A/N; I am entirely reader-supported. Here are my special thanks to those of you who enjoy my writing enough to support me with your hard earned money on my pa-atreon page. Not just them though, special thanks to everyone who even just reads this story, reviews it, favourites or follows it. You're the reason I keep going. Thank you. Welcome to this new story, feel free to check out my other work if this is your first.
"Un, deux, trois…" I whispered to myself to keep calm, as my dance teachers had taught me. I balanced on the beam as carefully as I could, and then began to run, maintaining a steady face and flipping at the last minute to grab hold of the pole. One, two, three, four. I counted the swings in my mind before finding my angle, letting go, and beginning to corkscrew.
I had done it a thousand times before. Now, I just had to do it for the gold medal. Of course, that's when things went wrong. I missed my landing, and everything went blank from that point.
I had no idea how I had messed up the move. Even now, two years after starting my new life, I still couldn't understand what had happened on that day. I turned my mind away from that and focused on balancing on my toes and doing a vertical split. Two years in this body, and it still shocked me. When I first began this new life, I thought it was a dream. A day later, I realized it was anything but, but I still failed to recognize the situation I was in.
It took the man I would come to know as my grandfather showing me a few tricks to stop my crying, for me to realize what was going on. When he tossed a fireball from hand to hand, he must have thought himself some sort of baby whisperer because all my wailing ceased, and I was struck with sudden understanding.
All the words I had heard spoken suddenly began to make sense. Talk of the Fire Nation, Azulon, and Ba Sing Se suddenly gained context. Fuck. I'm in Avatar. And I'm from the Fire Nation. Fuck. I had lost consciousness soon after, and since that day, I had resolved to... Well, I still don't know yet. I just practiced the gymnastics exercises I knew children were made to do to train their flexibility. I had no idea what I wanted from this brand new lease on life, but I'd be damned if I gave up one of the few things I had ever actually enjoyed.
And that's when things suddenly got interesting. I got up from my split and, focusing on my balance, landed a technically perfect cartwheel. Not the most impressive thing anyone would ever see, but still technically perfect. When I heard clapping from a corner of the room that I was sure was empty, I actually jumped out of my skin. Punching at the imagined threat, flames flowed from my fist.

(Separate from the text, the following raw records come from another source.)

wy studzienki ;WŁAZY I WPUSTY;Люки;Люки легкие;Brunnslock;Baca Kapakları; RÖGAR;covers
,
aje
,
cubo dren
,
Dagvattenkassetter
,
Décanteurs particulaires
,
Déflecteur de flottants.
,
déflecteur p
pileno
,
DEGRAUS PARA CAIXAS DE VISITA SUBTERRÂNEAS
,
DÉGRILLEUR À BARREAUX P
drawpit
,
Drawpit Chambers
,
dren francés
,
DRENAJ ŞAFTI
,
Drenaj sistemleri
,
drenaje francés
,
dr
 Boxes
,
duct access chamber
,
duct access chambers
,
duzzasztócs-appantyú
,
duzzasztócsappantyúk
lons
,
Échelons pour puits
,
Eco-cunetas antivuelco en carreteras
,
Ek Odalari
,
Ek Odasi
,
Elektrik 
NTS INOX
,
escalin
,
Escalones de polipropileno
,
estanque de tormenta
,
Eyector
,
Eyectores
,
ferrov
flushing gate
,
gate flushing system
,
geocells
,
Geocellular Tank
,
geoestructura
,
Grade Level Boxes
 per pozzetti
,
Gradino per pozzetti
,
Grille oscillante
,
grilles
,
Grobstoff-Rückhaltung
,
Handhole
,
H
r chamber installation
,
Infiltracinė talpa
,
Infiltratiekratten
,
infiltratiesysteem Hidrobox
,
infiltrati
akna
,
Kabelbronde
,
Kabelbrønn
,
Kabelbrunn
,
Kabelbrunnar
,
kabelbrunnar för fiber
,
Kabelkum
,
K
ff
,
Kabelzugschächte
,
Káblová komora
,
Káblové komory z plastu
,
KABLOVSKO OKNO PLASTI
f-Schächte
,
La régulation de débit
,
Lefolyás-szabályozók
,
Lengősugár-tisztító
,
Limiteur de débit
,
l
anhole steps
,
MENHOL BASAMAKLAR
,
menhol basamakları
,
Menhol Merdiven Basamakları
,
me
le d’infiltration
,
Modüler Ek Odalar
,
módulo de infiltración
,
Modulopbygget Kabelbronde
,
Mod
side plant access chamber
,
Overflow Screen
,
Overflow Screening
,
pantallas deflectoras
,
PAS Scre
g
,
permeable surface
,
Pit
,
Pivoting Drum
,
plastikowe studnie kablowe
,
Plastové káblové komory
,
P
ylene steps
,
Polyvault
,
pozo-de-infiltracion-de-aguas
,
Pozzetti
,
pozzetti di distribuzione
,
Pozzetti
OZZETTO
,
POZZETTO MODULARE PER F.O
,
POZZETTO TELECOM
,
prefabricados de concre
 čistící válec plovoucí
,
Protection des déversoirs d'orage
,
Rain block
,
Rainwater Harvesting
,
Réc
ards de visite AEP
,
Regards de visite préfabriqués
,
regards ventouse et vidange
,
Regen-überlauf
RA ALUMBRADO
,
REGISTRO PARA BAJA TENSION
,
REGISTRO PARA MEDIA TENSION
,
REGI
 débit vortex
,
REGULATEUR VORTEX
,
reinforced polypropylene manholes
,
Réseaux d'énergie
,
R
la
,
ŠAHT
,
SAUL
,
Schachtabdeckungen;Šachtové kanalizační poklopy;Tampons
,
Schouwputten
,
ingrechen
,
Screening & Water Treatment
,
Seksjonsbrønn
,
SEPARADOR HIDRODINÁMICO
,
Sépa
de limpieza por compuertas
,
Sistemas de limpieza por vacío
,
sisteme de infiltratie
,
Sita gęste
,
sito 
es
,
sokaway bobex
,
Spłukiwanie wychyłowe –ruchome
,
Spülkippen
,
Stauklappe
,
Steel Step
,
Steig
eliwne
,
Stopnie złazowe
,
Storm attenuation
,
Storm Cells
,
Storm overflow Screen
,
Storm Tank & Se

Both my grandfather and I watched the fire in shock before the old man's shock morphed into something much more recognizable. He laughed. He laughed and ran to me before placing me on his shoulders and spinning around the room with me. I laughed along with him, doing my best to pretend to be a child while my mind was racing. A firebender. That made living much easier, but it also dashed whatever plans I had of just disappearing into hiding.
Of course, after that, my grandfather seldom let me have a moment to myself. When he wasn't showing me off to visitors, he was making me listen to him as he told story after story of our ancestors and the "treasured bloodline" I was bound to inherit. Apparently, our family went back almost a thousand years and had served in the Fire Nation military for as long as it had existed. For ten generations straight, not one of my ancestors had failed to reach the rank of General. It screamed nepotism to me, but who was I to say? I just found it highly unlikely that so many people from the same family managed to reach the rank that, at most, only a couple of dozen people in the entire military ever achieved.
Either way, for generations now, we had led the war effort of the Fire Nation from the front lines. My great-grandfather personally orchestrated and completed the Air Nation genocide. That fact made me want to vomit and cry at the same time. And then things hadn't stopped there. My grandfather took pleasure in recounting his own exploits. By his own admission, he led the efforts in the South and was responsible for the "Shattering of the South Pole," a genocide nearly as total as what was completed in the Air temples. The Southern Water Tribe had been turned from a sprawling metropolis to a collection of villages. He told the stories with pride, and the more he spoke, the more my heart sank. Whatever plans I had for life after the war began to dry up. My family. My family was arguably more responsible for the war's atrocities than the Royal Family itself. Fuck. There was no way I was ever going to get the same good deal Zuko did. No, if the Avatar won, I would find myself strung up and shuffled into a similar cell as Ozai. And if not me, then definitely my grandfather and father. I didn't care much for the latter, but I loved the former. So much so that I saw my future plans being made practically on their own accord. The Fire Nation needed to win.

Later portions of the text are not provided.